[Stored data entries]

%%

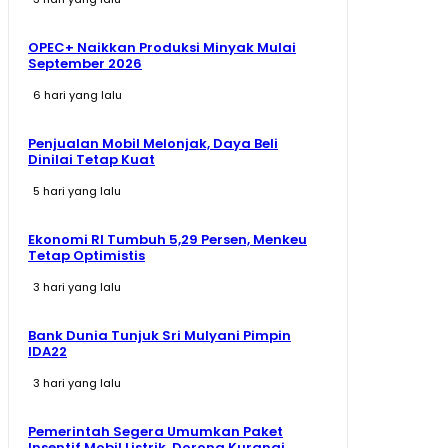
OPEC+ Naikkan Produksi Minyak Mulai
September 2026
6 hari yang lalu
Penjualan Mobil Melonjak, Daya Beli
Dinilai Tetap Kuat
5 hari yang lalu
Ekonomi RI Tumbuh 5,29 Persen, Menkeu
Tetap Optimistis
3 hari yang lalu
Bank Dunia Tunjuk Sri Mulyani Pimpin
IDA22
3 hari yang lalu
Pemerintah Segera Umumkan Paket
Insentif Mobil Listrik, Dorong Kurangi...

%%

WORK REQUIRED: Carry over each record above character for character, with the pictures left out.

OUTPUT BELOW:
OPEC+ Naikkan Produksi Minyak Mulai
September 2026
6 hari yang lalu
Penjualan Mobil Melonjak, Daya Beli
Dinilai Tetap Kuat
5 hari yang lalu
Ekonomi RI Tumbuh 5,29 Persen, Menkeu
Tetap Optimistis
3 hari yang lalu
Bank Dunia Tunjuk Sri Mulyani Pimpin
IDA22
3 hari yang lalu
Pemerintah Segera Umumkan Paket
Insentif Mobil Listrik, Dorong Kurangi...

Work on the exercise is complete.